Firewall Wizards mailing list archives

Re: Netscreen firewall and portscans?


From: "Richard Johnson" <rdump () river com>
Date: Thu, 7 Feb 2002 00:39:52 -0700

At 14:51 -0800 on 2/5/02, Tracy R Reed wrote:
I think it's just lame IDS systems out there (possibly all Netscreen
systems) giving false alarms. We have some webpages with lots of small
graphics. My theory is that the IDS sees a flurry of packets going back to
some system behind his firewall all at different port numbers in a short
amount of time and flags it as a portscan regardless of whether SYN was
set or not.



Bingo.  You have hit the nail on the head.  Port scan detectors are
sometimes fooled by multiple rapid tcp connections for ftp or http
downloads.

You'll also see the problem with real IDSes like NFR.  However, with those
you're more likely to have a sysadmin in charge who knows what's going on,
and who can tune the thresholds as appropriate for the network.  At the
very least, you'll have someone more level-headed than your average PC
troll, who might call you and ask why one of your Crays appears to be
port-scanning the new firewall at their DOE lab every hour at 11 minutes
past the hour. :-)

Sadly, given the level of knowledge of a typical "personal firewall" user,
and the rotten quality of the detection and alerting software that makes up
such products, you'll always see a large number of goober reports, also
known as IWPFRs (Idiot With Personal Firewall Reports).


Anyone else have experience or heard of such false alarms?


We also get occasional threats of legal action from users of Netscreen,
Norton, and ZoneAlarm.

Those products are broken enough that return traffic requested by the
user's system is flagged (without details being made available, of course)
as a big hairy attack.

In particular, most of the seriously amusing reports come from users whose
personal firewalls issue false alarms regarding a widely-known and widely
used NTP server on our net.  After they attempt to sync their PC's clock,
they send us a report about how time.nist.gov "port scanned and flooded"
their entire network.

Yes, of course the "flood" is one packet per hour (or however often they
run their ntpdate equivalent), and the "scan" is always a single packet to
port 123.  But their personal firewall told them it was scary, so we should
stop it or they'll sue us.  <sigh>


It is really annoying getting reports of portscans all the time because if
we do someday get owned and someone scans we might ignore the report.

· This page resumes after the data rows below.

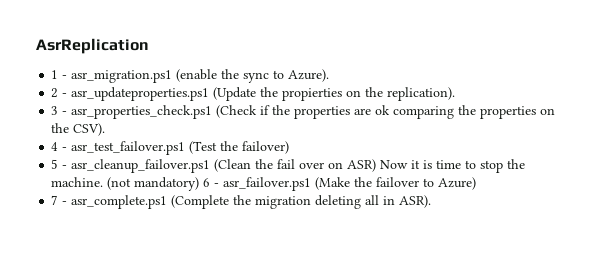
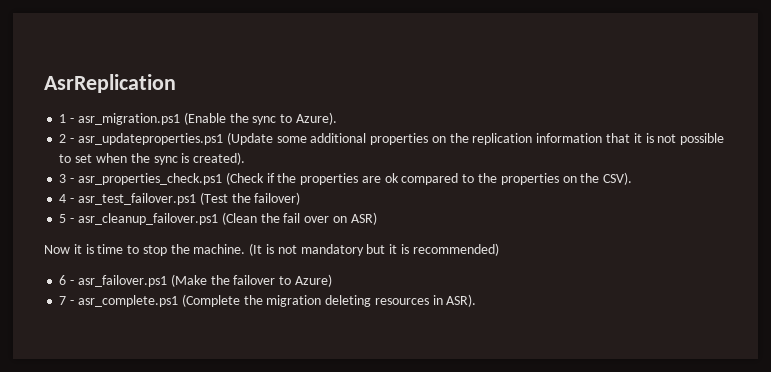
[176,69,218,82] (enable -> [183,112,226,125] (Enable
[260,87,456,101] the propierties on the replication). -> [276,133,725,145] [59,152,246,165] some additional properties on the replication information that it is not possible to set when the sync is created).
[393,106,455,119] comparing -> [401,173,475,185] compared to
(377, 165) none -> (377, 218) //
[107,177,200,191] (not mandatory) -> [249,243,499,256] (It is not mandatory but it is recommended) //
[365,195,380,205] all -> [374,298,429,305] resources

For that very reason, we don't ignore any reports, even if it takes time to
debunk the goobers.  For the really suspiciously gooberlike reports,
however, we have a boilerplate reply.  It tells the sender how to submit a
useful incident report (what kind of packet and flag data to include, how
timestamps need time zone information, how it's a good idea to avoid
threats and demands, etc.).  It also asks for a reply if our description of
the usual false alarms (Netscreen falses a lot on port scans and SYN
floods, ZoneAlarm has problems with NTP) doesn't seem to apply to their
situation.

If the reporter can't or won't give us details, we can only file it as a
possible.  We can at least watch for jumps in the number of reports.

Most replies we get are along the lines of "Oh, I feel so stupid, please
don't block my access."  So at least we're getting a small fraction of the
new goobers who join the net every day educated.

Of course, we're watching our network fairly closely ourselves for port
scan activity.  Network IDS systems (NFR, snort, etc.) and netflow logs
from our routers both give us a better picture than any outsider running a
personal firewall is likely to be able to provide.